Car Rental in Romania
Romania is one of those countries where renting a car changes the trip entirely. The train network connects the major cities well enough, but the things that make Romania worth visiting — the fortified churches of southern Transylvania, the painted monasteries of Bucovina, the Transfagarasan highway snaking over the Carpathians at 2,042 meters — are scattered across a large country with limited public transport between them. A rental car turns a week of frustrating bus schedules into a genuine road trip.
The good news is that Romania has some of the cheapest rental prices in the EU. Bucharest, with its large airport and competitive agency market, is the sweet spot. Economy cars start from 10-12 EUR per day in the low season, and even in summer the same car rarely exceeds 25-30 EUR. Outside Bucharest, the market thins out. Cluj-Napoca has a reasonable selection. Timisoara and Brasov have fewer options, and you will pay a small premium for the reduced competition. One-way rentals between cities are available from larger agencies but come with drop-off fees of 30-80 EUR depending on distance.
The agency landscape is dominated by a mix of international brands and strong local players. Autonom and Klass Wagen are the two biggest Romanian chains — both have modern fleets, airport desks, and prices that consistently undercut Hertz and Europcar by 15-25 percent. Enterprise and Sixt have solid Bucharest operations. At the budget end, smaller locals offer rock-bottom prices but older vehicles and stricter mileage limits. We have had good experiences with Autonom in particular — their damage inspection process is thorough and fair, which matters more than the daily rate.

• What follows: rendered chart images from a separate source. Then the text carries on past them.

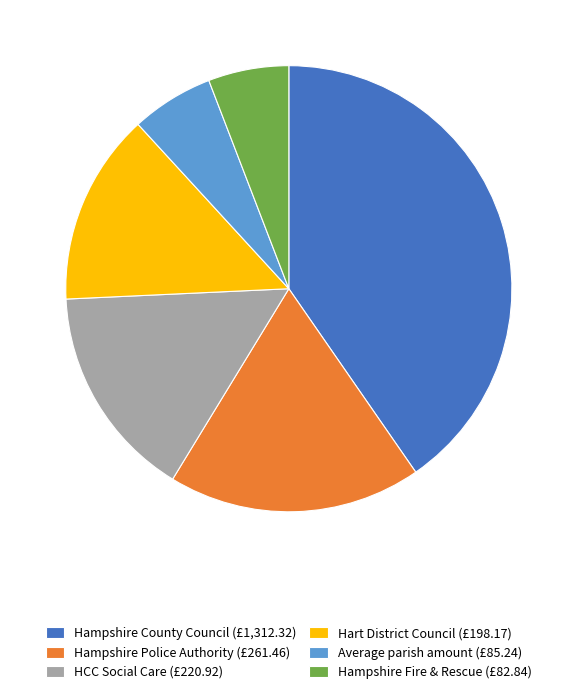

What is the largest slice in the pie chart?

Hampshire County Council (£1,312.32)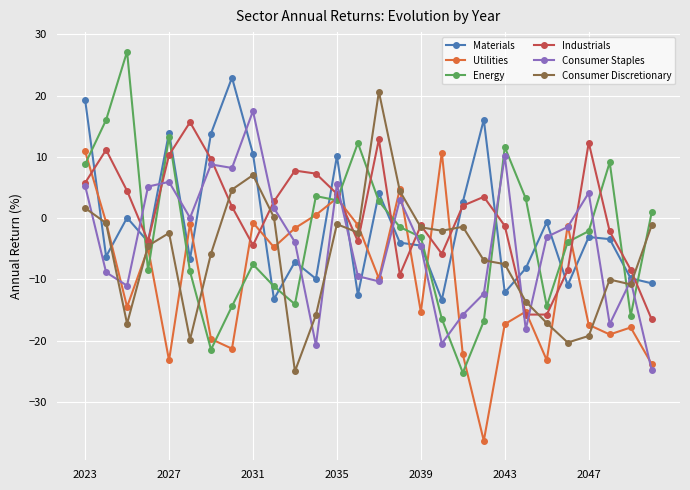

Which series has the largest range (max minus min)?

Energy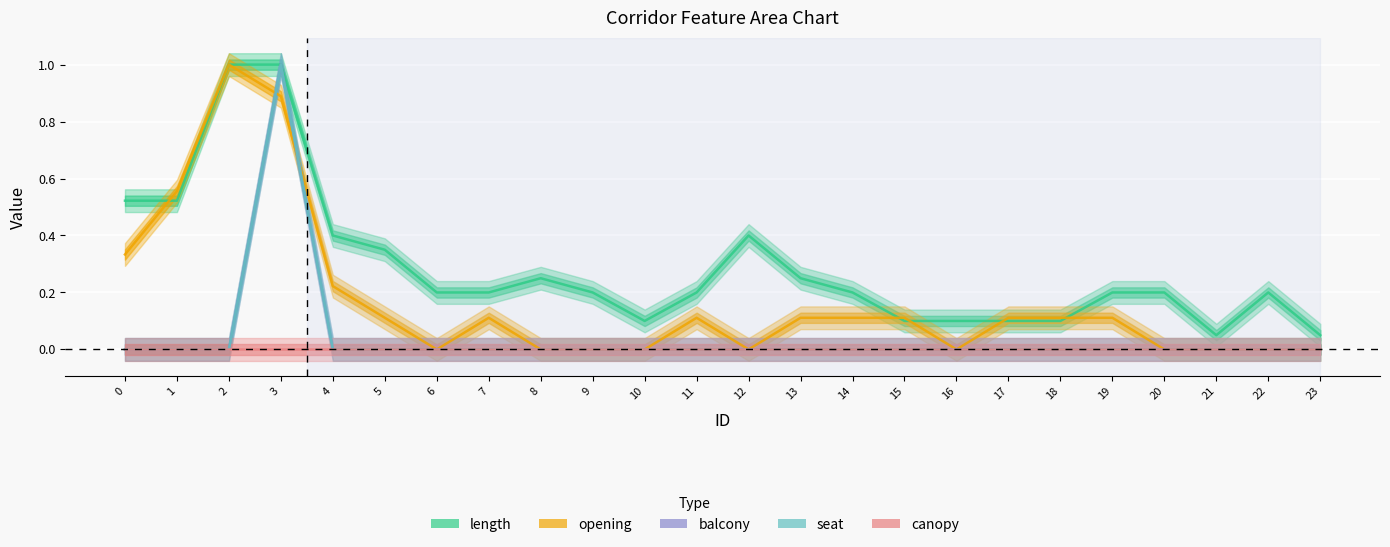

Which series has the largest range (max minus min)?

opening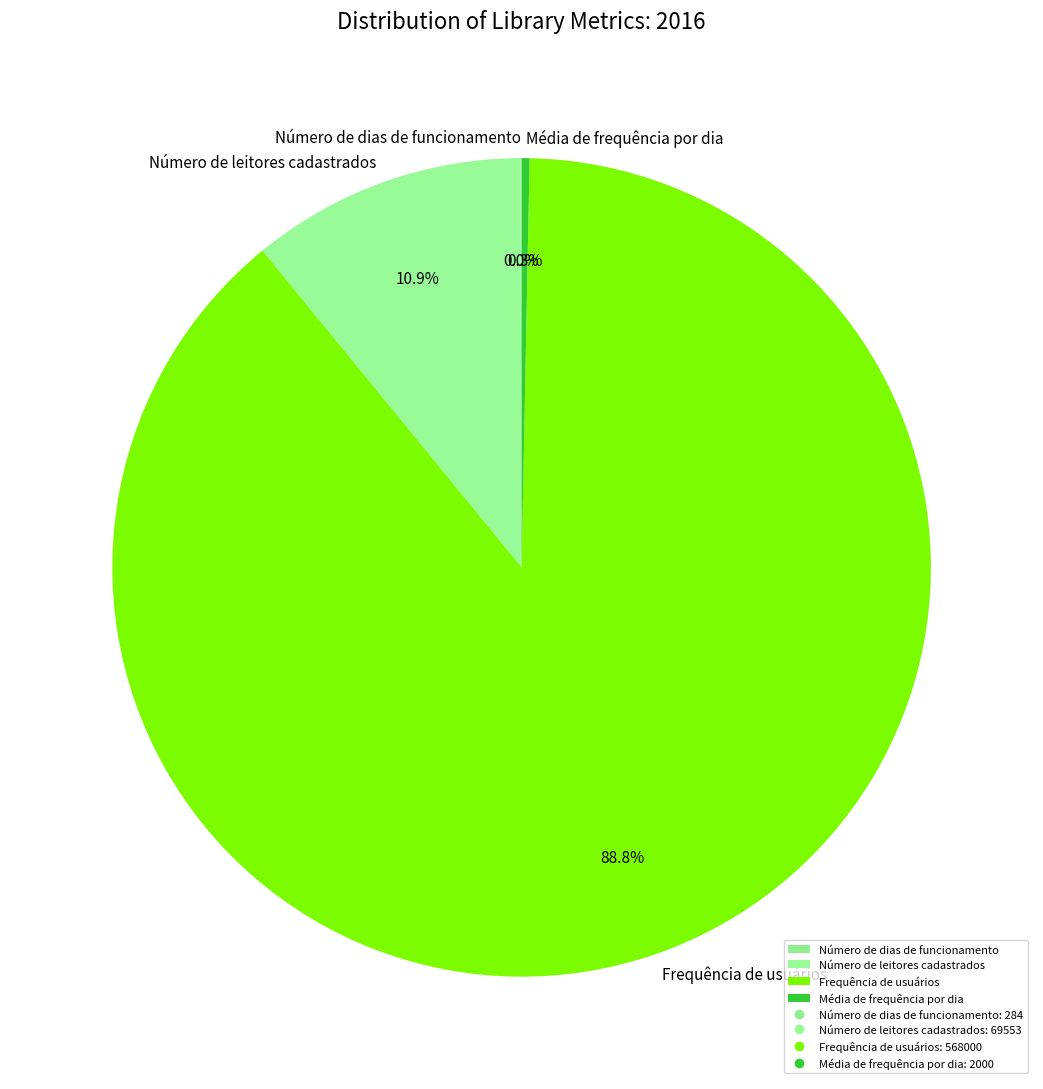

What percentage is NOT represented by Média de frequência por dia?

99.7%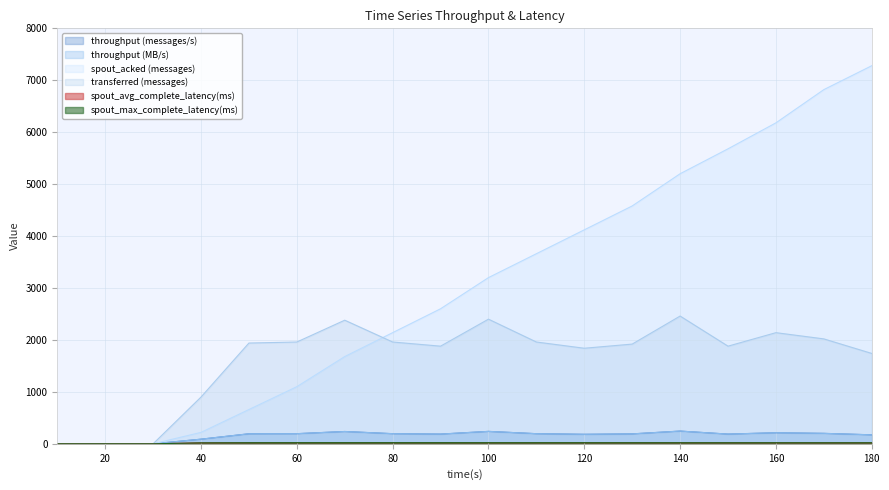

At which label is spout_acked (messages) closest to 3640?

110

Romanian roads deserve a few words of honest assessment. The motorway network is growing but still limited — the A1 from Bucharest toward Pitesti, the A3 starting from Bucharest toward Brasov (partially complete), and short stretches around Timisoara and Sibiu. Between motorway segments, you drive on national roads (DN) that pass through every village along the route. This means speed drops, horse carts sharing the road, and overtaking trucks on two-lane highways. It is not dangerous if you drive patiently, but 200 km can easily take three hours on a DN road. The mountain passes — Transfagarasan, Transalpina, the road through Bicaz Gorge — are the reward. These are some of the best driving roads in Europe, period. Just do not try the Transfagarasan before late June or after mid-October — snow closes the high section for about seven months of the year.